What’s one of the best parts about graduating from college?
Morningstar’s columnists and specialists are here to tell you what they wish they knew when they graduated. Here are their words of wisdom, personal finance tips, and more for college graduates.
Saving Money Tip: Save When You Can, Where You Can
“When you’re just starting out, saving for retirement seems hopelessly abstract. It’s incredibly hard to prioritize it over other financial goals such as buying a first home or taking a big trip. So here’s some advice: As much as it’s valuable to start saving for retirement as early as you can, simultaneously set some shorter-term financial goals and hit them. Scoring smaller financial victories will help you buy into the value of saving in a way that saving for retirement—a far off, abstract goal—may not.”
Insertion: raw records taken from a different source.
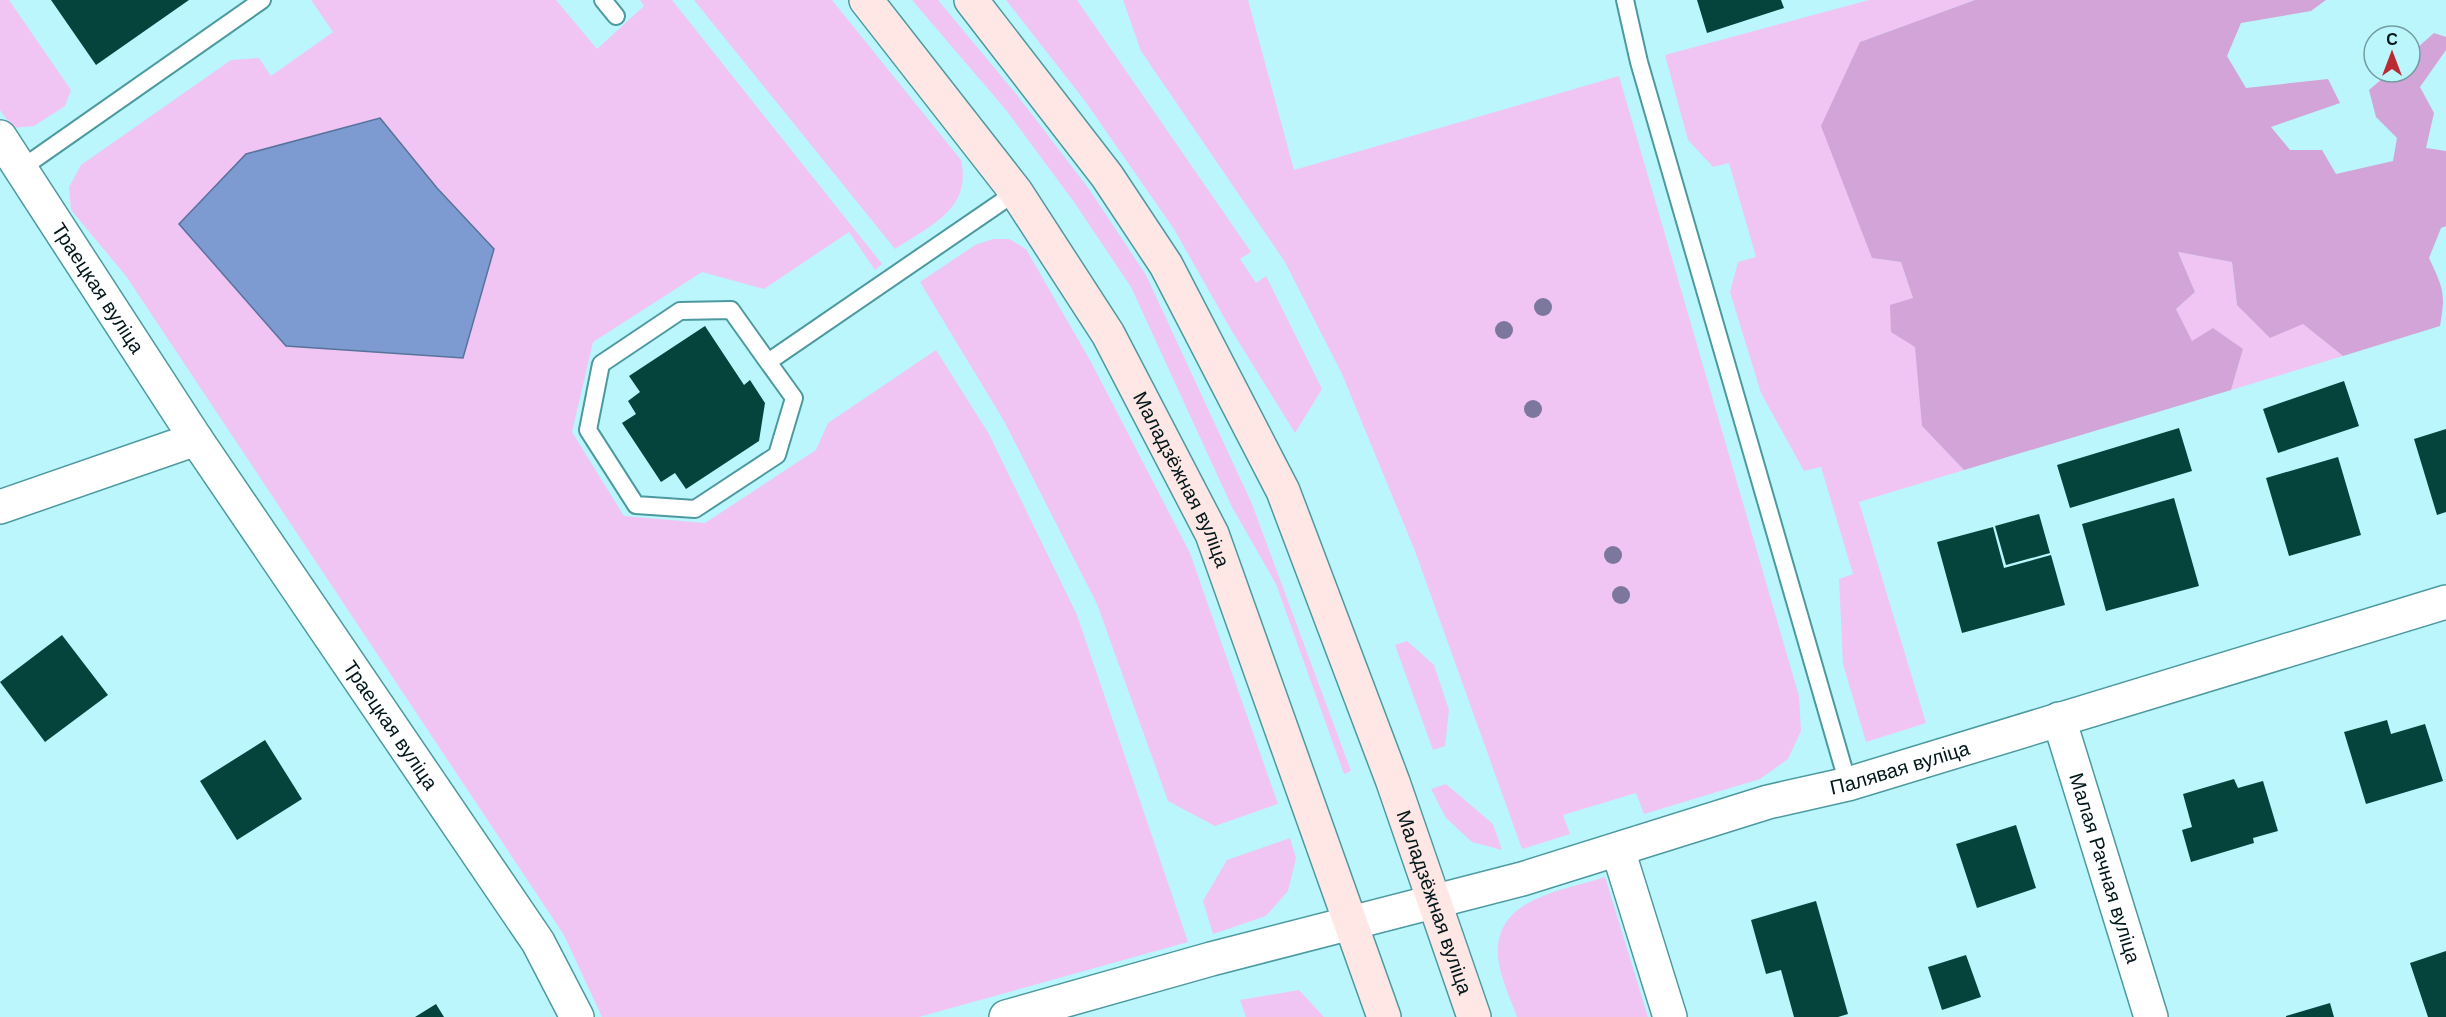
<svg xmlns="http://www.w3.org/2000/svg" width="2446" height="1017" font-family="Helvetica,sans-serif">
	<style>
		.green { fill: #f0c5f4; fill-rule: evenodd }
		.forest { fill: #d3a4d7 }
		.water { fill: #7d9ad1; stroke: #58739a; stroke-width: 1.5 }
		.building { fill: #04443d }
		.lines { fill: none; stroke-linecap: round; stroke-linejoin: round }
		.service-casing { stroke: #4d99a0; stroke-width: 20 }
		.minor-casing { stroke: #4d99a0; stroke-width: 36 }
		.secondary-casing { stroke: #4d99a0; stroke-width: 36 }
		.service { stroke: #fff; stroke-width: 16 }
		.minor { stroke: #fff; stroke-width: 33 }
		.secondary { stroke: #ffe7e6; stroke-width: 33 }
		.tree { fill: #7c779c }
		.labels { text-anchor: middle; stroke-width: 6; stroke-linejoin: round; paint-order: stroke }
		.street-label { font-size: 20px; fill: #011719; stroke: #bbf6fc }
	</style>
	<rect width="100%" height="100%" fill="#bbf6fc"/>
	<path class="green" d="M0,0h9l62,90 -6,16 -31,20 -21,2 -13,-18z
		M311,0h245l41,49 47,-43 -4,-6h32l210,264 -7,6 -26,-38 -85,57 -62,-17 -109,70 -21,90 52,84 81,7 111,-73 12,-27 108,-73 53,84 88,181 111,327 -269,75h-317l-38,-82 -438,-659 -55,-66 -2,-23 12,-22 150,-105 28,-2 12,18 62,-44zM437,188l57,61 -31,109 -177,-12 -107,-122z
		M694,0h138l129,160c11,50 -31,65 -66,89z
		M912,0h26l79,95 72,94 57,86 106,229 99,267 -7,3 -68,-190 -44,-77 -101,-220 -57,-85 -68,-92z
		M1006,0h71l174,252 -11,7 16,24 10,-7 56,113 -27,44 -65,-105 -56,-99 -89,-128z
		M1123,0h125l46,170 325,-94 180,620 2,35 -13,28 -28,20 -116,35 -8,-21 -73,22 7,19 -48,15 -107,-298 -73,-177 -57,-112 -144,-211z
		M1869,0h106l-115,42 12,216 29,4 12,36 9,128 42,44 -105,32 67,221 -60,19 -23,-78 -4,-85 14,-5 -32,-107 -17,4 -43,-78 -31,-101 8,-30 18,-5 -27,-94 -16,4 -25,-27 -23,-85z
		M993,239h16l17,10 65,113 99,191 88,251 -63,22 -47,-25 -71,-197 -93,-183 -84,-139 55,-37z
		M2178,252l54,10 5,43 66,19 40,32 -112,34 12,-41 -51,-7 -16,-33 19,-17z
		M1407,641l27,24 15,45 -4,36 -12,4 -38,-105z
		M1446,784l47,40 9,26 -30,-8 -26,-24 -15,-29z
		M1290,838l6,20 -8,33 -22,25 -53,18 -10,-33 24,-41z
		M1605,877l43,140h-131c-6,-17 -15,-36 -18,-53 -11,-65 60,-72 106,-87z
		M1299,990l25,27h-78l-6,-17z"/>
	<path class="forest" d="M1975,0h351l-15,11 -70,12 -14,33 19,32 82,-9 12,24 -69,24 19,23h32l14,24 57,-13 4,-23 -21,-21 -7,-27 21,-18h20v-18l24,-21 12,4v13l-26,37 14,26 -8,35 20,3v75l-5,2 -12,30c14,30 17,35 11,68l-97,30 -40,-32 -33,14 -33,-33 -5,-43 -54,-10 17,40 -19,17 16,32 21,-13 30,21 -12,41 -267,80 -42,-44 -7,-79 -24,-15 -1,-27 23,-7 -12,-36 -29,-4 -51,-132 39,-84z"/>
	<path class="water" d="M380,118l57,70 57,61 -31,109 -177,-12 -107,-122 67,-70z"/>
	<path class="building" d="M51,0h138l-93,65z
		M1697,0h84l3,8 -77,25z
		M705,326l39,59 6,-5 15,23 -6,38 -73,48 -11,-16 -14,9 -39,-59 14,-9 -8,-13 12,-9 -11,-16z
		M2344,381l15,45 -81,27 -15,-44z
		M2179,428l13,43 -122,37 -13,-43z
		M2446,429v83l-9,3 -23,-76z
		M2338,457l23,78 -72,21 -23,-78z
		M2174,498l25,88 -93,25 -24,-87z
		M2039,514l11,39 -44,12 -11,-39z
		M1993,527l11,41 47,-13 14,50 -103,28 -25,-91z
		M62,635l46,60 -63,47 -45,-60z
		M2387,720l4,14 34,-10 18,57 -77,23 -22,-72z
		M265,740l37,59 -65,41 -37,-59z
		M2234,779l4,9 25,-7 15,50 -25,7 1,5 -63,19 -9,-32 10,-3 -9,-33z
		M2016,825l20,63 -59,20 -21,-64z
		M1816,901l32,113 -10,3h-44l-13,-47 -15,4 -15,-54z
		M2446,951v66h-18l-18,-54z
		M1966,955l15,42 -39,13 -14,-43z
		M2330,1003l4,14h-48v-1z
		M436,1004l8,13h-29z"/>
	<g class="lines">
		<defs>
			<path id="service" d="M603,0l13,16
				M1625,0l14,62 209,722
				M22,168l240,-168
				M768,362l26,36 -17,57 -82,54 -59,-4 -48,-75 13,-66 79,-53 51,-1 37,52 248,-170"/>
			<g id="minor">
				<path id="s1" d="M0,137l196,302 342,503 39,75"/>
				<path d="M0,507l196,-68"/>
				<path id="s2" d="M2059,719l92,298"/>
				<path d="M1618,850l52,167"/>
				<path id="s3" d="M1006,1017l205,-58 311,-80 246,-77 80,-18 598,-182"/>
			</g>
			<g id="secondary">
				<path id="s4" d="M866,0l150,192 92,142 104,200 172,483"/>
				<path id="s5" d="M971,0l136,176 59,89 117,226 110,291 81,235"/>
			</g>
		</defs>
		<use href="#service" class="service-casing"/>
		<use href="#minor" class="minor-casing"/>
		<use href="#secondary" class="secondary-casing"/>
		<use href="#service" class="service"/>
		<use href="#minor" class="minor"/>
		<use href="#secondary" class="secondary"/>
	</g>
	<g class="tree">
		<circle cx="1543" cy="307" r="9"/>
		<circle cx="1504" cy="330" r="9"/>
		<circle cx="1533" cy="409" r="9"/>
		<circle cx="1613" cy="555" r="9"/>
		<circle cx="1621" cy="595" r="9"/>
	</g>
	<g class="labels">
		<g class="street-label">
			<text dy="7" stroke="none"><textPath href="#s1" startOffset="180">Траецкая вуліца</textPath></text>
			<text dy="7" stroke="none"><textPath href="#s4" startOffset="576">Маладзёжная вуліца</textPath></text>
			<text dy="7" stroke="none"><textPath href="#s1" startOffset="706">Траецкая вуліца</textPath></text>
			<text dy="7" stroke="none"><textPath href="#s3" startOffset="928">Палявая вуліца</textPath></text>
			<text dy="7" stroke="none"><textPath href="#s2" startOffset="156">Малая Рачная вуліца</textPath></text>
			<text dy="7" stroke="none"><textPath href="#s5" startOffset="1022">Маладзёжная вуліца</textPath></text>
		</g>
	</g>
	<g transform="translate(2392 54)"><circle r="28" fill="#bbf6fc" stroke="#719da1" stroke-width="1.5"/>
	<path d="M0-4.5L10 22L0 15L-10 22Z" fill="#bb2a32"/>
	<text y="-9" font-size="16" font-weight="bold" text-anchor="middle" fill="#011719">С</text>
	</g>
</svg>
—Christine Benz, director of personal finance and retirement planning
“Whether your company offers a 401(k) or a 403(b) plan, invest in it as soon as you can. By doing so, you’re setting yourself up for investment success. How much you save and how long you save are the one-two punch of a winning approach for building wealth for retirement. And if your company matches some or all of your contribution, all the better!
“Appropriately invest your retirement plan contributions. Don’t let your contributions sit in a low interest cashlike account because you don’t know where to invest them. If your company doesn’t default you into the plan’s target-date vehicle that’s closest to your retirement date (which may be hard to think about, considering you’re just entering the workforce), put the money there yourself. As time goes on and you build your retirement kitty, you may decide to diversify beyond the target-date option. But it’s the best place to start.”
—Susan Dziubinski, director of content
“Contribute to your 401(k) as soon as you can. Even if you think you can’t afford it. It doesn’t hurt as much if it comes out of your check before you see it!”